2. Eine Stärkung des wirtschaftlichen und militärischen Potentials Westdeutschlands, wobei die Republikflüchtigen gleichzeitig zur Beeinträchtigung des Kampfes der westdeutschen Arbeiter gegen die Monopole ausgenutzt werden;

3. Eine propagandistische Ausnutzung der Republikflucht zur Steigerung der Hetze gegen die DDR und ihre internationale Diskriminierung.

a) In Durchführung dieses Vorhabens wird die Abwerbung von Arbeitskräften aus der DDR auf breiter Basis mit verschiedenen Mitteln und Methoden durchgeführt. Durch die Westpresse und Hetzsender werden immer wieder der Arbeitskräftebedarf und die angeblich besseren Arbeits- und Lebensbedingungen herausgestellt. Besonders Fachkräfte in einzelnen Berufszweigen werden teils in versteckter, teils in offener Form zur Republikflucht aufgefordert. Hierbei machen bestimmte Konzernbetriebe und Verwaltungen den angesprochenen Bürgern der DDR Versprechungen in Bezug auf Pension, Rentengewährung u.a. Vorteile. Eine wesentliche Rolle bei der Abwerbung spielt auch der von den Bonner Dienststellen versprochene Lastenausgleich.

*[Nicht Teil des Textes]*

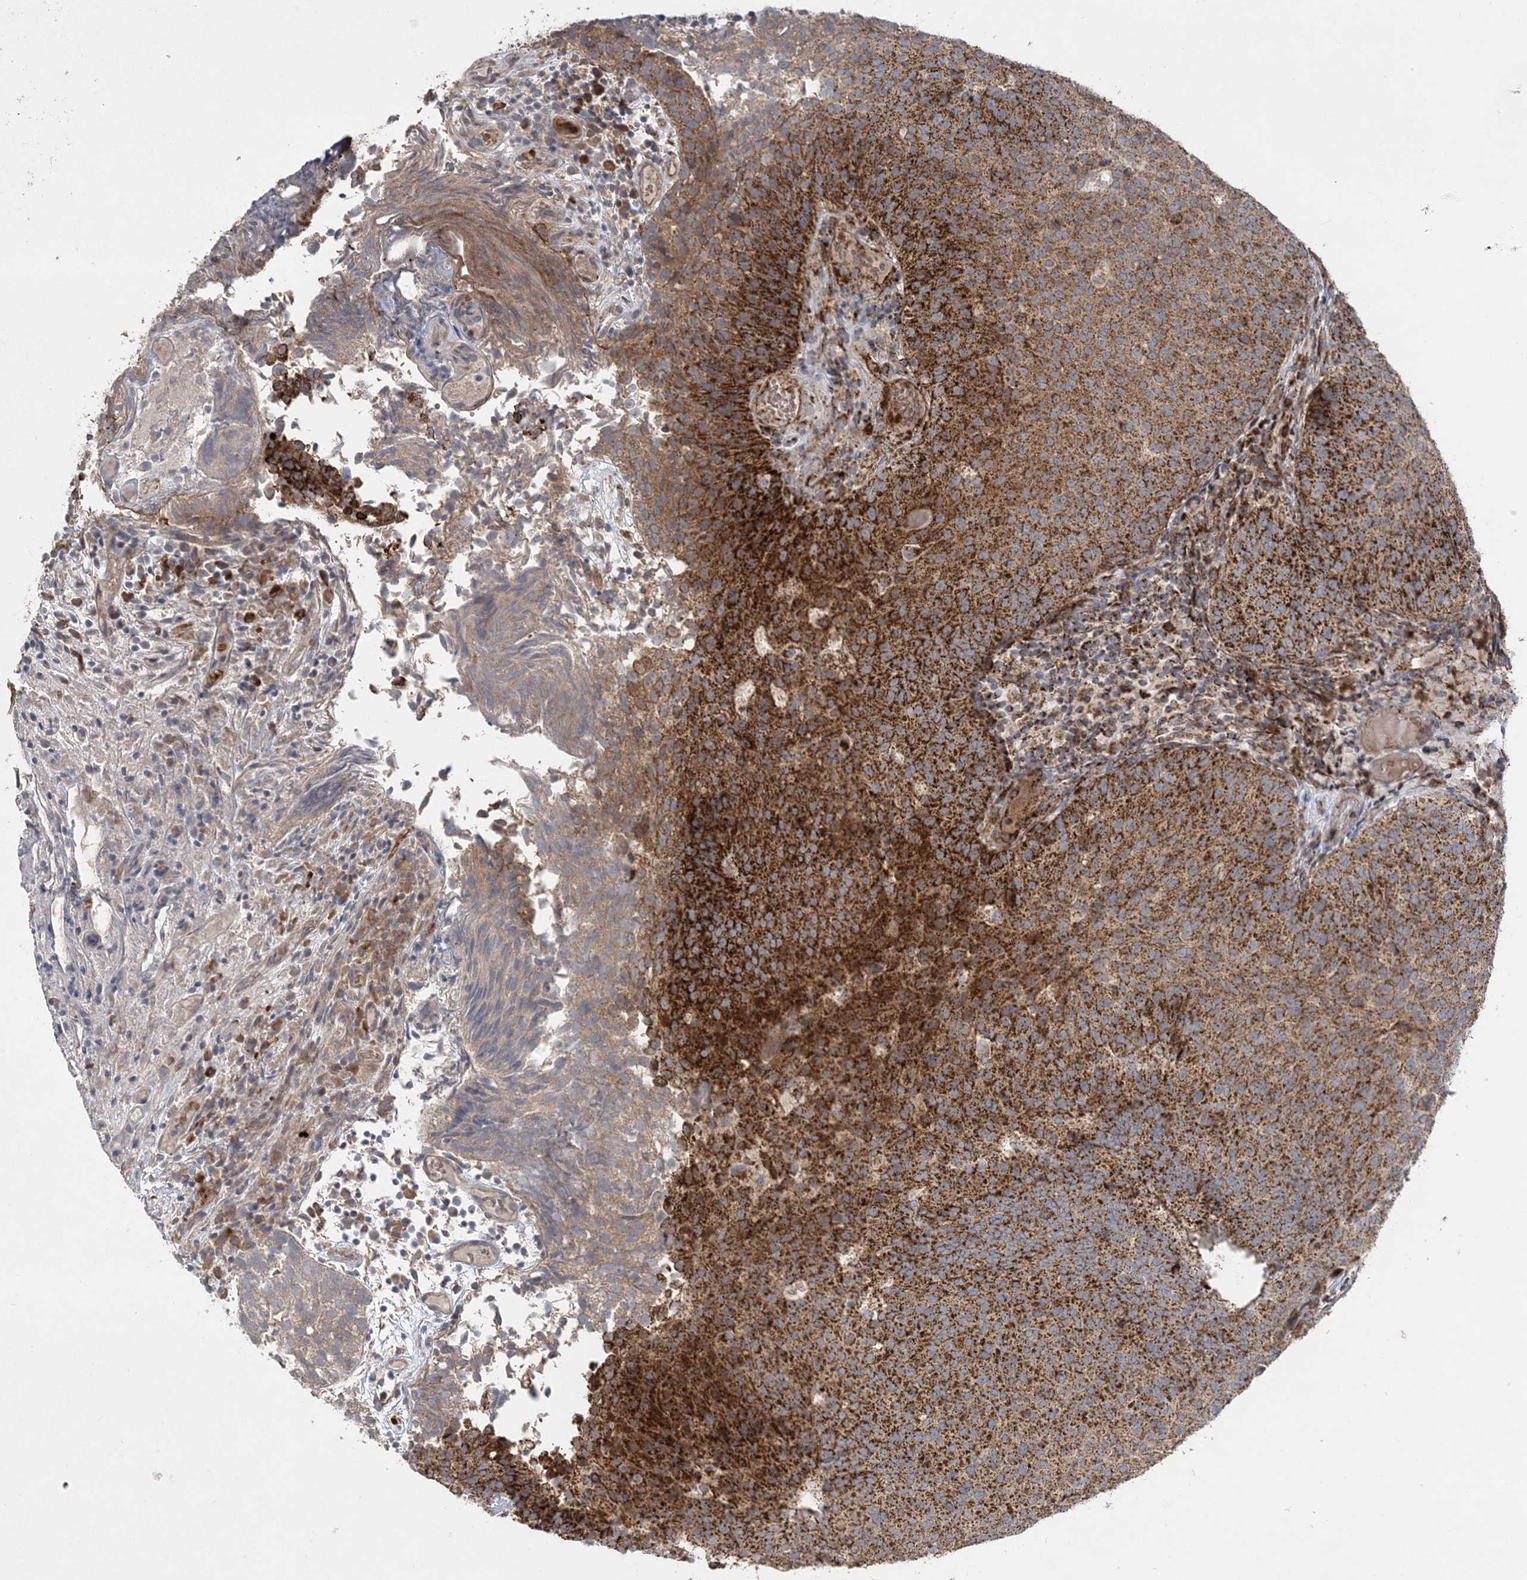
{"staining": {"intensity": "strong", "quantity": ">75%", "location": "cytoplasmic/membranous"}, "tissue": "urothelial cancer", "cell_type": "Tumor cells", "image_type": "cancer", "snomed": [{"axis": "morphology", "description": "Urothelial carcinoma, Low grade"}, {"axis": "topography", "description": "Urinary bladder"}], "caption": "This micrograph reveals immunohistochemistry (IHC) staining of human low-grade urothelial carcinoma, with high strong cytoplasmic/membranous staining in about >75% of tumor cells.", "gene": "LRPPRC", "patient": {"sex": "male", "age": 86}}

Die ökonomische Anziehungskraft Westdeutschlands unter den Bedingungen der augenblicklichen Konjunktur begünstigen [sic] die Bestrebungen westdeutscher Abwerbestellen.

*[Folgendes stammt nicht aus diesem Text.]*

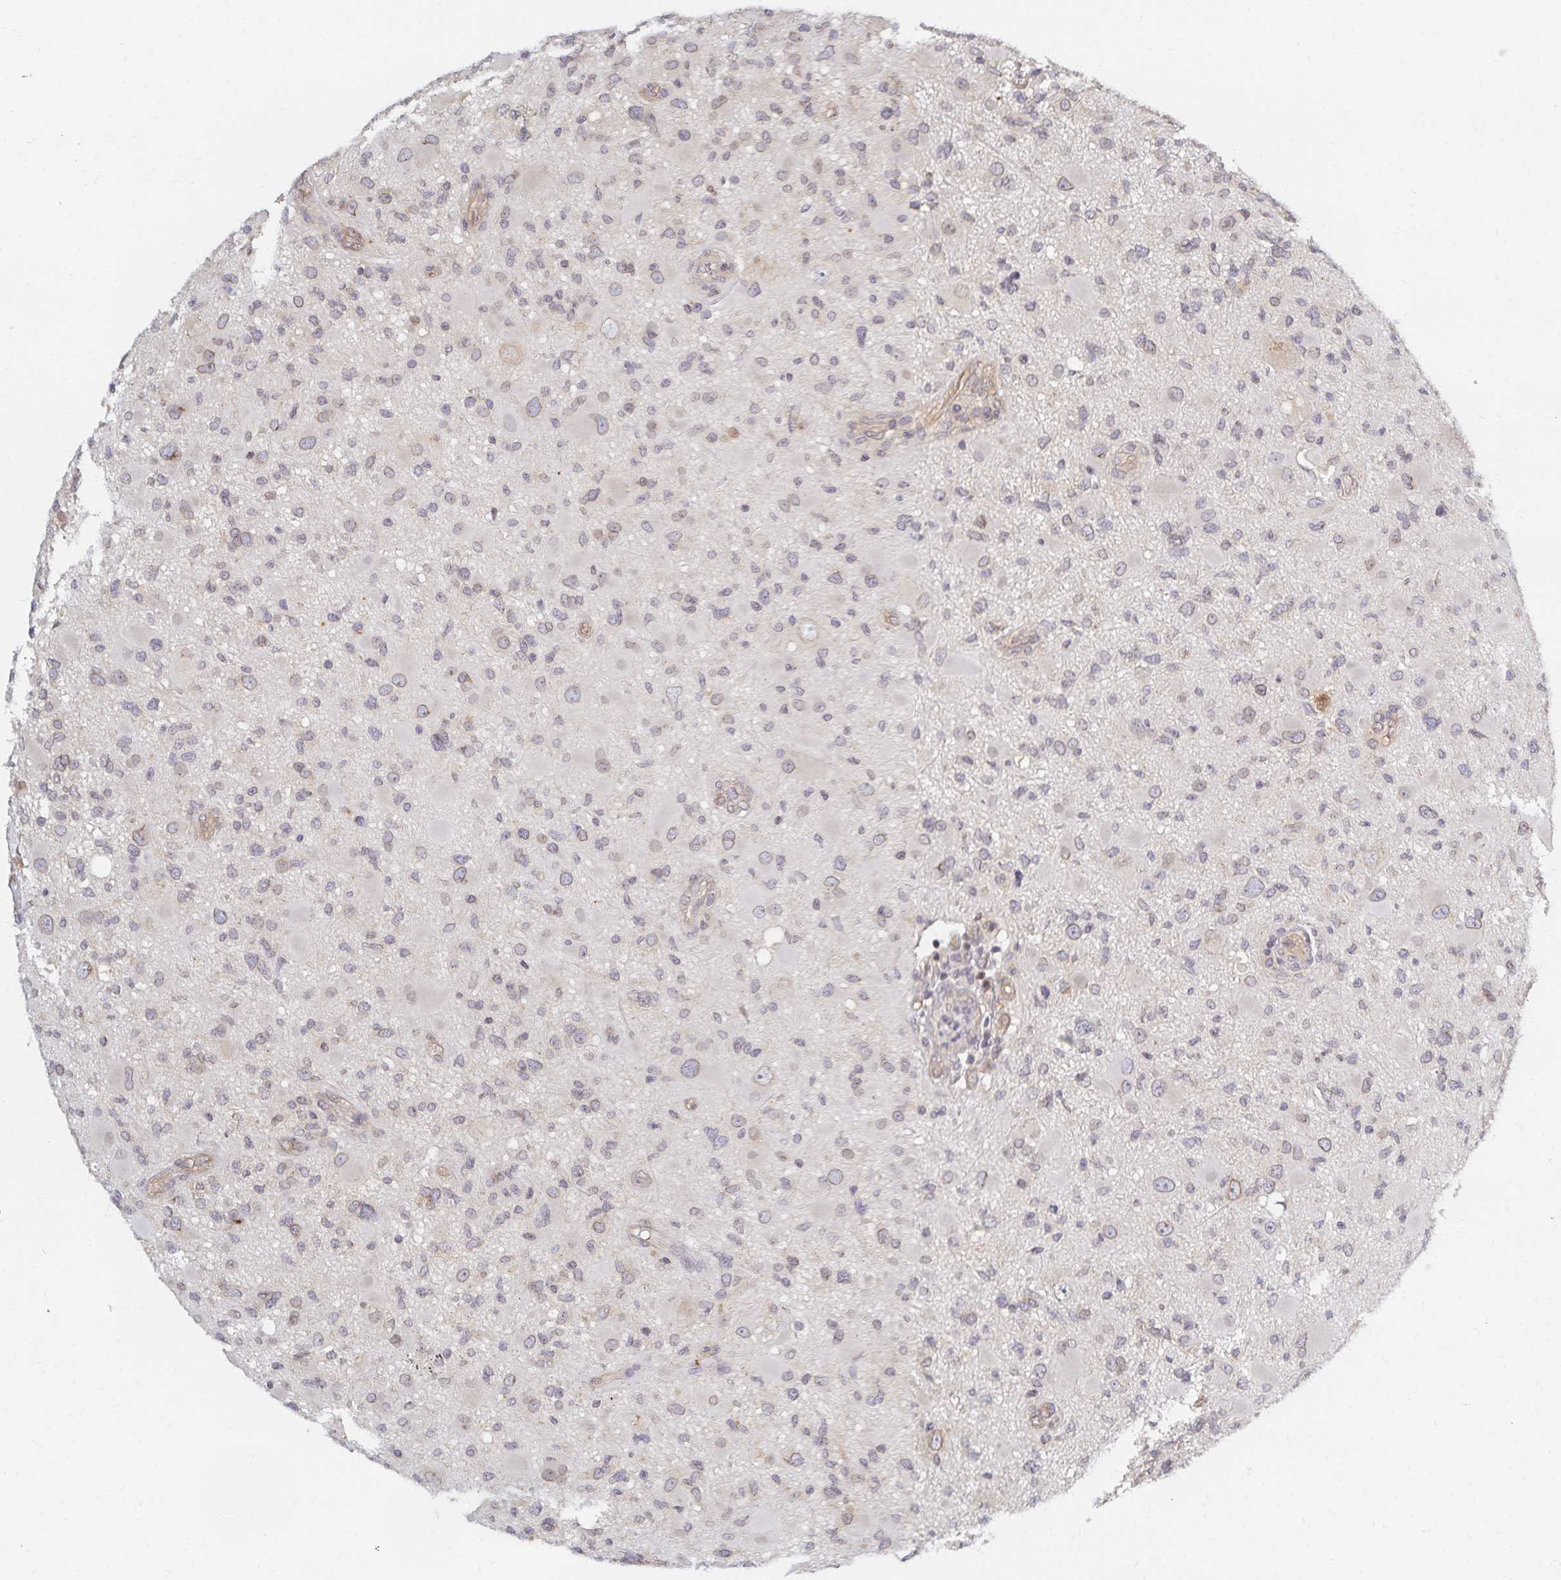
{"staining": {"intensity": "weak", "quantity": "<25%", "location": "cytoplasmic/membranous,nuclear"}, "tissue": "glioma", "cell_type": "Tumor cells", "image_type": "cancer", "snomed": [{"axis": "morphology", "description": "Glioma, malignant, High grade"}, {"axis": "topography", "description": "Brain"}], "caption": "Photomicrograph shows no significant protein expression in tumor cells of malignant high-grade glioma. (Stains: DAB immunohistochemistry with hematoxylin counter stain, Microscopy: brightfield microscopy at high magnification).", "gene": "RAB9B", "patient": {"sex": "male", "age": 54}}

Die Zusendung von Hetzblättern und Stellenangeboten an Bürger der DDR, worin neben den üblichen Verleumdungen der DDR die Aufforderung zur Republikflucht enthalten ist, wird von den westdeutschen Stellen in großem Umfang organisiert.

Von Bedeutung ist, daß durch Republikflüchtige an Bekannte und Verwandte in der DDR Briefe gesandt werden mit der Aufforderung, nach Westdeutschland zu kommen.

b) In einer Reihe von Fällen, insbesondere bei der Organisierung der Republikflucht für besonders wichtige Fachkräfte, die auch gleichzeitig für Spionagezwecke benutzt werden, wird die Republikflucht unmittelbar durch Agenten der verschiedensten westdeutschen und westberliner Zentralen und Filialen organisiert.

c) Diese feindliche Tätigkeit wird begünstigt durch eine Reihe von Faktoren, die es dem Gegner leichter machen, seinen Plan zu verwirklichen.